Researchers at the University of Florida have developed an in vitro regeneration and transformation platform for addressing the key technical bottleneck limiting blueberry improvement. Southern highbush blueberry varieties are genetically diverse and notoriously difficult to regenerate in vitro, making genetic transformation and advanced breeding approaches unreliable or cultivar-restricted. This platform enables consistent shoot regeneration across diverse genotypes, providing a reliable foundation for advanced breeding and biotechnology applications in commercially relevant blueberry cultivars.
Shoot regeneration platform for supporting genetic transformation, gene editing, and advanced breeding of Southern highbush blueberry cultivars
University of Florida researchers have developed an in vitro shoot regeneration platform for Southern highbush blueberry based on cultivar-specific optimization of plant growth regulators in a defined tissue culture system. The platform uses leaf explants cultured on a basal medium supplemented with carefully selected cytokinin concentrations to induce efficient shoot formation. Regeneration performance was evaluated across multiple genetically distinct Southern highbush blueberry cultivars, demonstrating that regeneration success is highly genotype dependent and can be significantly improved through tailored hormone formulations.

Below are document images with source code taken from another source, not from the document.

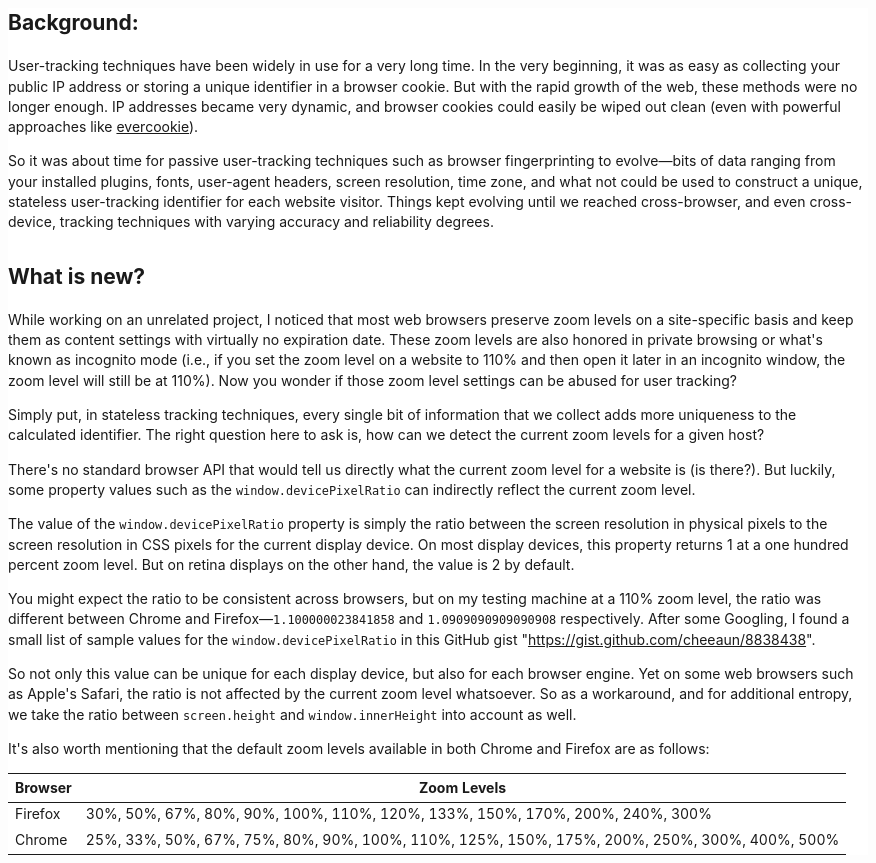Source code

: ## Background:
User-tracking techniques have been widely in use for a very long time. In the very beginning, it was as easy as collecting your public IP address or storing a unique identifier in a browser cookie. But with the rapid growth of the web, these methods were no longer enough. IP addresses became very dynamic, and browser cookies could easily be wiped out clean (even with powerful approaches like [evercookie](https://samy.pl/evercookie)).

So it was about time for passive user-tracking techniques such as browser fingerprinting to evolve—bits of data ranging from your installed plugins, fonts, user-agent headers, screen resolution, time zone, and what not could be used to construct a unique, stateless user-tracking identifier for each website visitor. Things kept evolving until we reached cross-browser, and even cross-device, tracking techniques with varying accuracy and reliability degrees.


## What is new?
While working on an unrelated project, I noticed that most web browsers preserve zoom levels on a site-specific basis and keep them as content settings with virtually no expiration date. These zoom levels are also honored in private browsing or what's known as incognito mode (i.e., if you set the zoom level on a website to 110% and then open it later in an incognito window, the zoom level will still be at 110%). Now you wonder if those zoom level settings can be abused for user tracking?

Simply put, in stateless tracking techniques, every single bit of information that we collect adds more uniqueness to the calculated identifier. The right question here to ask is, how can we detect the current zoom levels for a given host?

There's no standard browser API that would tell us directly what the current zoom level for a website is (is there?). But luckily, some property values such as the `window.devicePixelRatio` can indirectly reflect the current zoom level.

The value of the `window.devicePixelRatio` property is simply the ratio between the screen resolution in physical pixels to the screen resolution in CSS pixels for the current display device. On most display devices, this property returns 1 at a one hundred percent zoom level. But on retina displays on the other hand, the value is 2 by default.

You might expect the ratio to be consistent across browsers, but on my testing machine at a 110% zoom level, the ratio was different between Chrome and Firefox—`1.100000023841858` and `1.0909090909090908` respectively. After some Googling, I found a small list of sample values for the `window.devicePixelRatio` in this GitHub gist "https://gist.github.com/cheeaun/8838438".

So not only this value can be unique for each display device, but also for each browser engine. Yet on some web browsers such as Apple's Safari, the ratio is not affected by the current zoom level whatsoever. So as a workaround, and for additional entropy, we take the ratio between `screen.height` and `window.innerHeight` into account as well.

It's also worth mentioning that the default zoom levels available in both Chrome and Firefox are as follows:

| Browser | Zoom Levels |
|---|---|
| Firefox | 30%, 50%, 67%, 80%, 90%, 100%, 110%, 120%, 133%, 150%, 170%, 200%, 240%, 300% |
| Chrome | 25%, 33%, 50%, 67%, 75%, 80%, 90%, 100%, 110%, 125%, 150%, 175%, 200%, 250%, 300%, 400%, 500% |
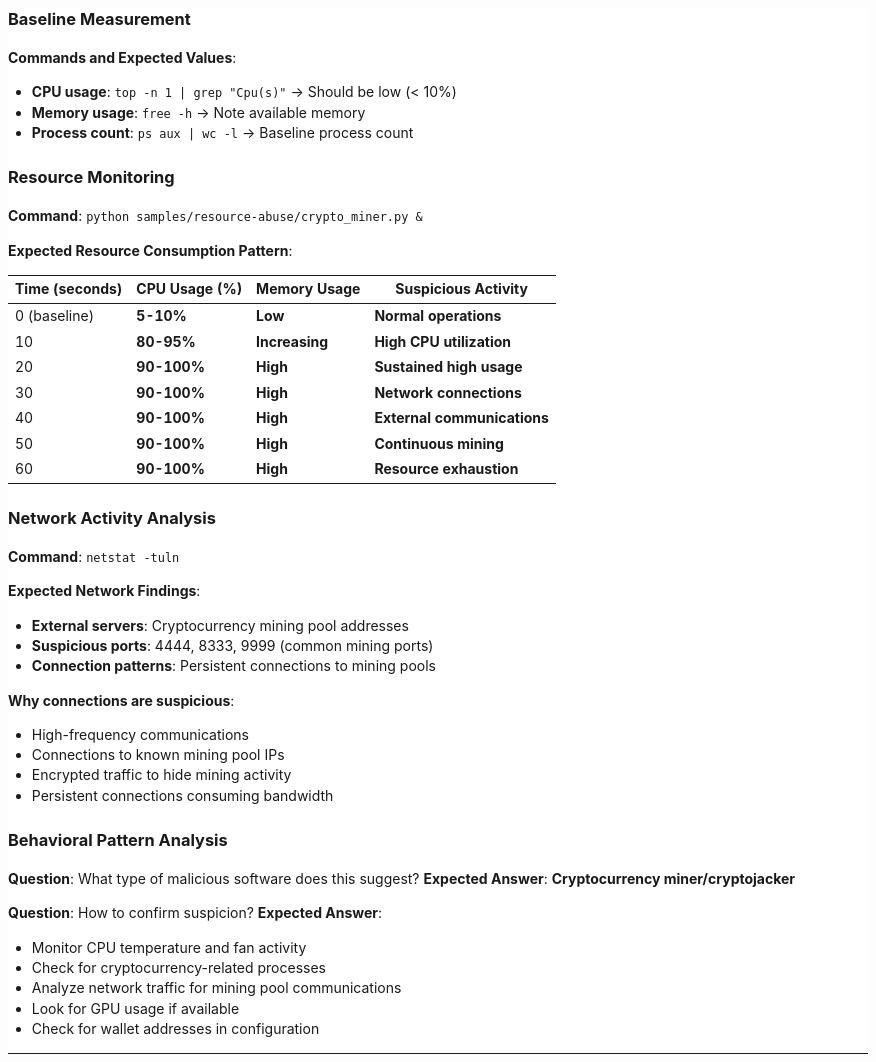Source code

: ### Baseline Measurement

**Commands and Expected Values**:

- **CPU usage**: `top -n 1 | grep "Cpu(s)"` → Should be low (< 10%)
- **Memory usage**: `free -h` → Note available memory
- **Process count**: `ps aux | wc -l` → Baseline process count

### Resource Monitoring

**Command**: `python samples/resource-abuse/crypto_miner.py &`

**Expected Resource Consumption Pattern**:

| Time (seconds) | CPU Usage (%) | Memory Usage   | Suspicious Activity         |
| -------------- | ------------- | -------------- | --------------------------- |
| 0 (baseline)   | **5-10%**     | **Low**        | **Normal operations**       |
| 10             | **80-95%**    | **Increasing** | **High CPU utilization**    |
| 20             | **90-100%**   | **High**       | **Sustained high usage**    |
| 30             | **90-100%**   | **High**       | **Network connections**     |
| 40             | **90-100%**   | **High**       | **External communications** |
| 50             | **90-100%**   | **High**       | **Continuous mining**       |
| 60             | **90-100%**   | **High**       | **Resource exhaustion**     |

### Network Activity Analysis

**Command**: `netstat -tuln`

**Expected Network Findings**:

- **External servers**: Cryptocurrency mining pool addresses
- **Suspicious ports**: 4444, 8333, 9999 (common mining ports)
- **Connection patterns**: Persistent connections to mining pools

**Why connections are suspicious**:

- High-frequency communications
- Connections to known mining pool IPs
- Encrypted traffic to hide mining activity
- Persistent connections consuming bandwidth

### Behavioral Pattern Analysis

**Question**: What type of malicious software does this suggest? **Expected
Answer**: **Cryptocurrency miner/cryptojacker**

**Question**: How to confirm suspicion? **Expected Answer**:

- Monitor CPU temperature and fan activity
- Check for cryptocurrency-related processes
- Analyze network traffic for mining pool communications
- Look for GPU usage if available
- Check for wallet addresses in configuration

---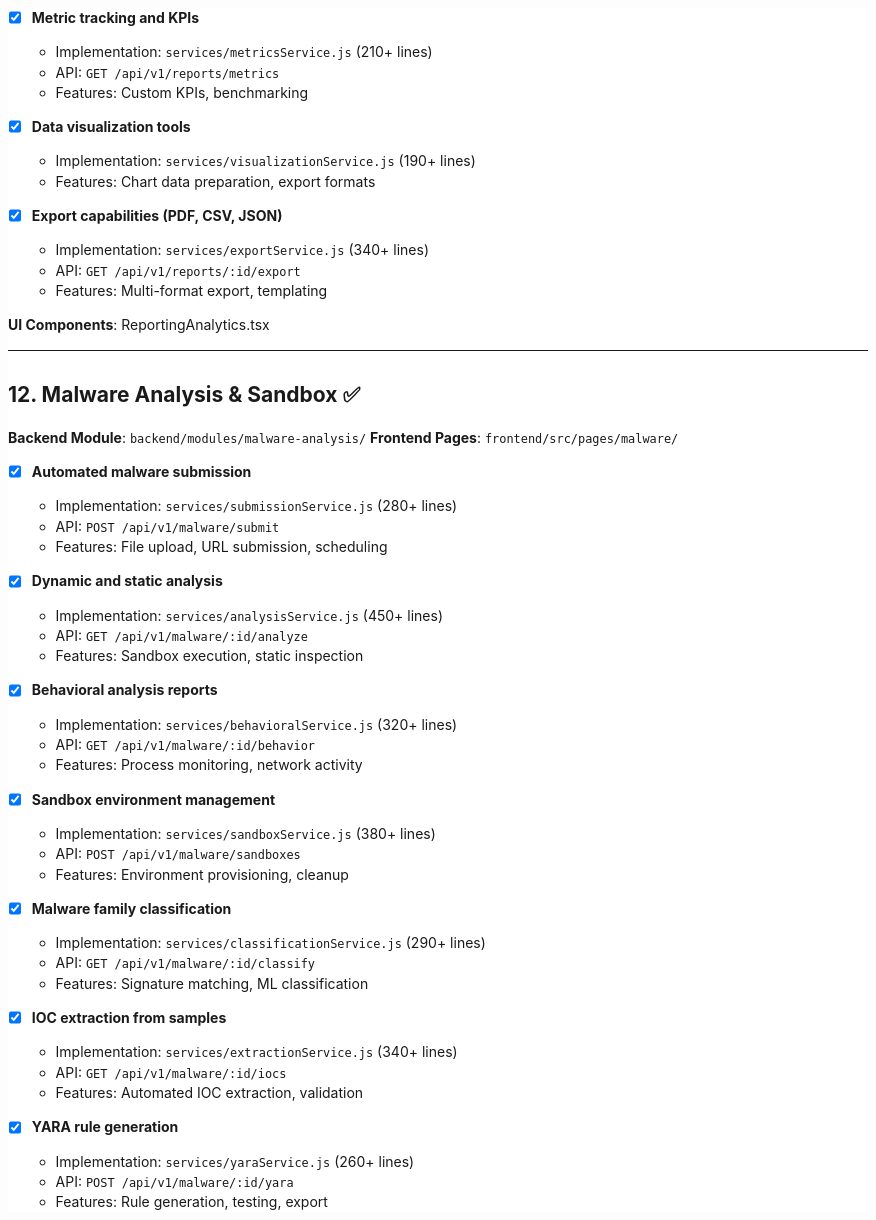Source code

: - [x] **Metric tracking and KPIs**
  - Implementation: `services/metricsService.js` (210+ lines)
  - API: `GET /api/v1/reports/metrics`
  - Features: Custom KPIs, benchmarking
  
- [x] **Data visualization tools**
  - Implementation: `services/visualizationService.js` (190+ lines)
  - Features: Chart data preparation, export formats
  
- [x] **Export capabilities (PDF, CSV, JSON)**
  - Implementation: `services/exportService.js` (340+ lines)
  - API: `GET /api/v1/reports/:id/export`
  - Features: Multi-format export, templating

**UI Components**: ReportingAnalytics.tsx

---

## 12. Malware Analysis & Sandbox ✅

**Backend Module**: `backend/modules/malware-analysis/`
**Frontend Pages**: `frontend/src/pages/malware/`

- [x] **Automated malware submission**
  - Implementation: `services/submissionService.js` (280+ lines)
  - API: `POST /api/v1/malware/submit`
  - Features: File upload, URL submission, scheduling
  
- [x] **Dynamic and static analysis**
  - Implementation: `services/analysisService.js` (450+ lines)
  - API: `GET /api/v1/malware/:id/analyze`
  - Features: Sandbox execution, static inspection
  
- [x] **Behavioral analysis reports**
  - Implementation: `services/behavioralService.js` (320+ lines)
  - API: `GET /api/v1/malware/:id/behavior`
  - Features: Process monitoring, network activity
  
- [x] **Sandbox environment management**
  - Implementation: `services/sandboxService.js` (380+ lines)
  - API: `POST /api/v1/malware/sandboxes`
  - Features: Environment provisioning, cleanup
  
- [x] **Malware family classification**
  - Implementation: `services/classificationService.js` (290+ lines)
  - API: `GET /api/v1/malware/:id/classify`
  - Features: Signature matching, ML classification
  
- [x] **IOC extraction from samples**
  - Implementation: `services/extractionService.js` (340+ lines)
  - API: `GET /api/v1/malware/:id/iocs`
  - Features: Automated IOC extraction, validation
  
- [x] **YARA rule generation**
  - Implementation: `services/yaraService.js` (260+ lines)
  - API: `POST /api/v1/malware/:id/yara`
  - Features: Rule generation, testing, export

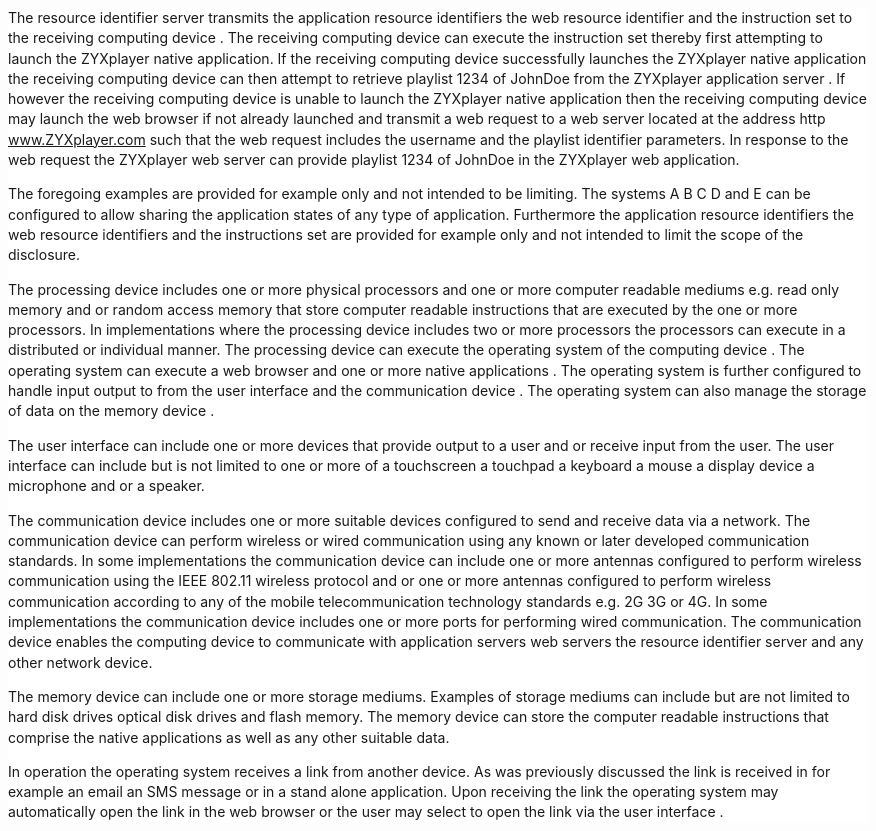 The resource identifier server transmits the application resource identifiers the web resource identifier and the instruction set to the receiving computing device . The receiving computing device can execute the instruction set thereby first attempting to launch the ZYXplayer native application. If the receiving computing device successfully launches the ZYXplayer native application the receiving computing device can then attempt to retrieve playlist 1234 of JohnDoe from the ZYXplayer application server . If however the receiving computing device is unable to launch the ZYXplayer native application then the receiving computing device may launch the web browser if not already launched and transmit a web request to a web server located at the address http www.ZYXplayer.com such that the web request includes the username and the playlist identifier parameters. In response to the web request the ZYXplayer web server can provide playlist 1234 of JohnDoe in the ZYXplayer web application.

The foregoing examples are provided for example only and not intended to be limiting. The systems A B C D and E can be configured to allow sharing the application states of any type of application. Furthermore the application resource identifiers the web resource identifiers and the instructions set are provided for example only and not intended to limit the scope of the disclosure.

The processing device includes one or more physical processors and one or more computer readable mediums e.g. read only memory and or random access memory that store computer readable instructions that are executed by the one or more processors. In implementations where the processing device includes two or more processors the processors can execute in a distributed or individual manner. The processing device can execute the operating system of the computing device . The operating system can execute a web browser and one or more native applications . The operating system is further configured to handle input output to from the user interface and the communication device . The operating system can also manage the storage of data on the memory device .

The user interface can include one or more devices that provide output to a user and or receive input from the user. The user interface can include but is not limited to one or more of a touchscreen a touchpad a keyboard a mouse a display device a microphone and or a speaker.

The communication device includes one or more suitable devices configured to send and receive data via a network. The communication device can perform wireless or wired communication using any known or later developed communication standards. In some implementations the communication device can include one or more antennas configured to perform wireless communication using the IEEE 802.11 wireless protocol and or one or more antennas configured to perform wireless communication according to any of the mobile telecommunication technology standards e.g. 2G 3G or 4G. In some implementations the communication device includes one or more ports for performing wired communication. The communication device enables the computing device to communicate with application servers web servers the resource identifier server and any other network device.

The memory device can include one or more storage mediums. Examples of storage mediums can include but are not limited to hard disk drives optical disk drives and flash memory. The memory device can store the computer readable instructions that comprise the native applications as well as any other suitable data.

In operation the operating system receives a link from another device. As was previously discussed the link is received in for example an email an SMS message or in a stand alone application. Upon receiving the link the operating system may automatically open the link in the web browser or the user may select to open the link via the user interface .
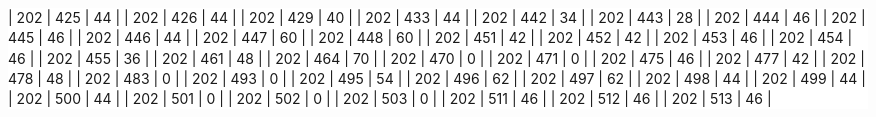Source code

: | 202             | 425                | 44       |
| 202             | 426                | 44       |
| 202             | 429                | 40       |
| 202             | 433                | 44       |
| 202             | 442                | 34       |
| 202             | 443                | 28       |
| 202             | 444                | 46       |
| 202             | 445                | 46       |
| 202             | 446                | 44       |
| 202             | 447                | 60       |
| 202             | 448                | 60       |
| 202             | 451                | 42       |
| 202             | 452                | 42       |
| 202             | 453                | 46       |
| 202             | 454                | 46       |
| 202             | 455                | 36       |
| 202             | 461                | 48       |
| 202             | 464                | 70       |
| 202             | 470                | 0        |
| 202             | 471                | 0        |
| 202             | 475                | 46       |
| 202             | 477                | 42       |
| 202             | 478                | 48       |
| 202             | 483                | 0        |
| 202             | 493                | 0        |
| 202             | 495                | 54       |
| 202             | 496                | 62       |
| 202             | 497                | 62       |
| 202             | 498                | 44       |
| 202             | 499                | 44       |
| 202             | 500                | 44       |
| 202             | 501                | 0        |
| 202             | 502                | 0        |
| 202             | 503                | 0        |
| 202             | 511                | 46       |
| 202             | 512                | 46       |
| 202             | 513                | 46       |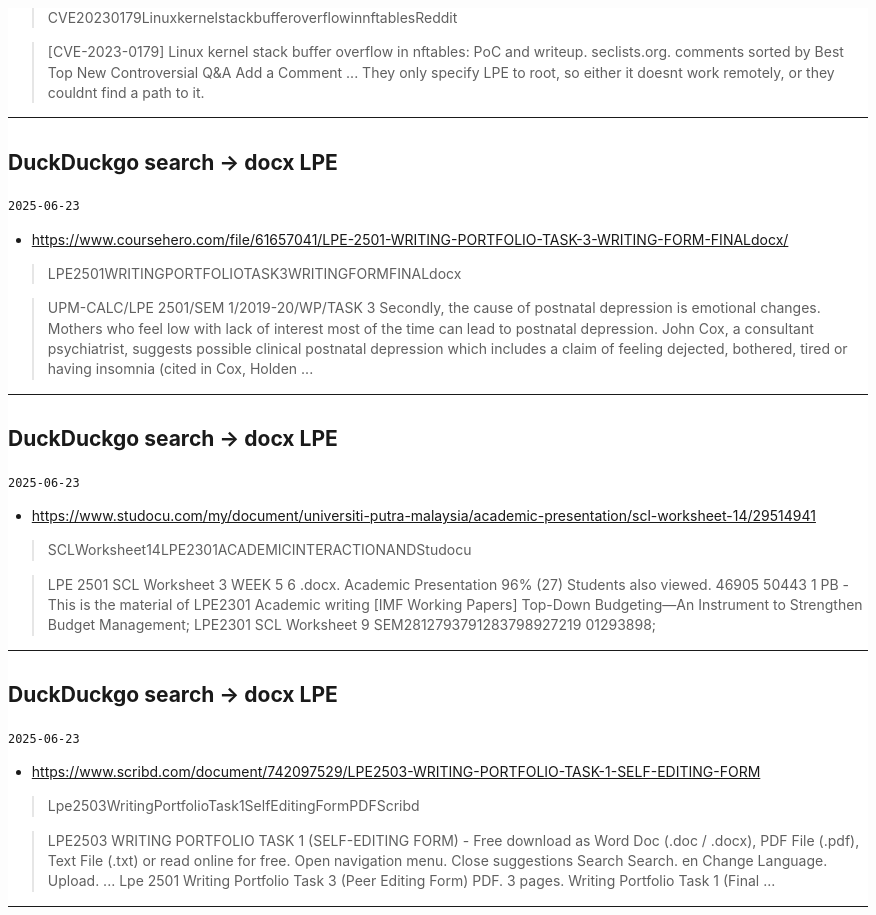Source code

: <blockquote>
 CVE20230179LinuxkernelstackbufferoverflowinnftablesReddit
</blockquote>
<blockquote>
[CVE-2023-0179] Linux kernel stack buffer overflow in nftables: PoC and writeup. seclists.org. comments sorted by Best Top New Controversial Q&amp;A Add a Comment ... They only specify LPE to root, so either it doesnt work remotely, or they couldnt find a path to it.
</blockquote>

---

## DuckDuckgo search -> docx LPE
`2025-06-23`

* https://www.coursehero.com/file/61657041/LPE-2501-WRITING-PORTFOLIO-TASK-3-WRITING-FORM-FINALdocx/

<blockquote>
 LPE2501WRITINGPORTFOLIOTASK3WRITINGFORMFINALdocx
</blockquote>
<blockquote>
UPM-CALC/LPE 2501/SEM 1/2019-20/WP/TASK 3 Secondly, the cause of postnatal depression is emotional changes. Mothers who feel low with lack of interest most of the time can lead to postnatal depression. John Cox, a consultant psychiatrist, suggests possible clinical postnatal depression which includes a claim of feeling dejected, bothered, tired or having insomnia (cited in Cox, Holden ...
</blockquote>

---

## DuckDuckgo search -> docx LPE
`2025-06-23`

* https://www.studocu.com/my/document/universiti-putra-malaysia/academic-presentation/scl-worksheet-14/29514941

<blockquote>
 SCLWorksheet14LPE2301ACADEMICINTERACTIONANDStudocu
</blockquote>
<blockquote>
LPE 2501 SCL Worksheet 3 WEEK 5 6 .docx. Academic Presentation 96% (27) Students also viewed. 46905 50443 1 PB - This is the material of LPE2301 Academic writing [IMF Working Papers] Top-Down Budgeting—An Instrument to Strengthen Budget Management; LPE2301 SCL Worksheet 9 SEM2812793791283798927219 01293898;
</blockquote>

---

## DuckDuckgo search -> docx LPE
`2025-06-23`

* https://www.scribd.com/document/742097529/LPE2503-WRITING-PORTFOLIO-TASK-1-SELF-EDITING-FORM

<blockquote>
 Lpe2503WritingPortfolioTask1SelfEditingFormPDFScribd
</blockquote>
<blockquote>
LPE2503 WRITING PORTFOLIO TASK 1 (SELF-EDITING FORM) - Free download as Word Doc (.doc / .docx), PDF File (.pdf), Text File (.txt) or read online for free. Open navigation menu. Close suggestions Search Search. en Change Language. Upload. ... Lpe 2501 Writing Portfolio Task 3 (Peer Editing Form) PDF. 3 pages. Writing Portfolio Task 1 (Final ...
</blockquote>

---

The platform enables consistent shoot regeneration in cultivars that are traditionally difficult to regenerate, providing a practical foundation for Agrobacterium-mediated transformation and other genetic modification approaches. By overcoming regeneration limitations, this technology enables advanced breeding and functional genomics efforts in Southern highbush blueberry, supporting the development of improved cultivars aligned with market demand.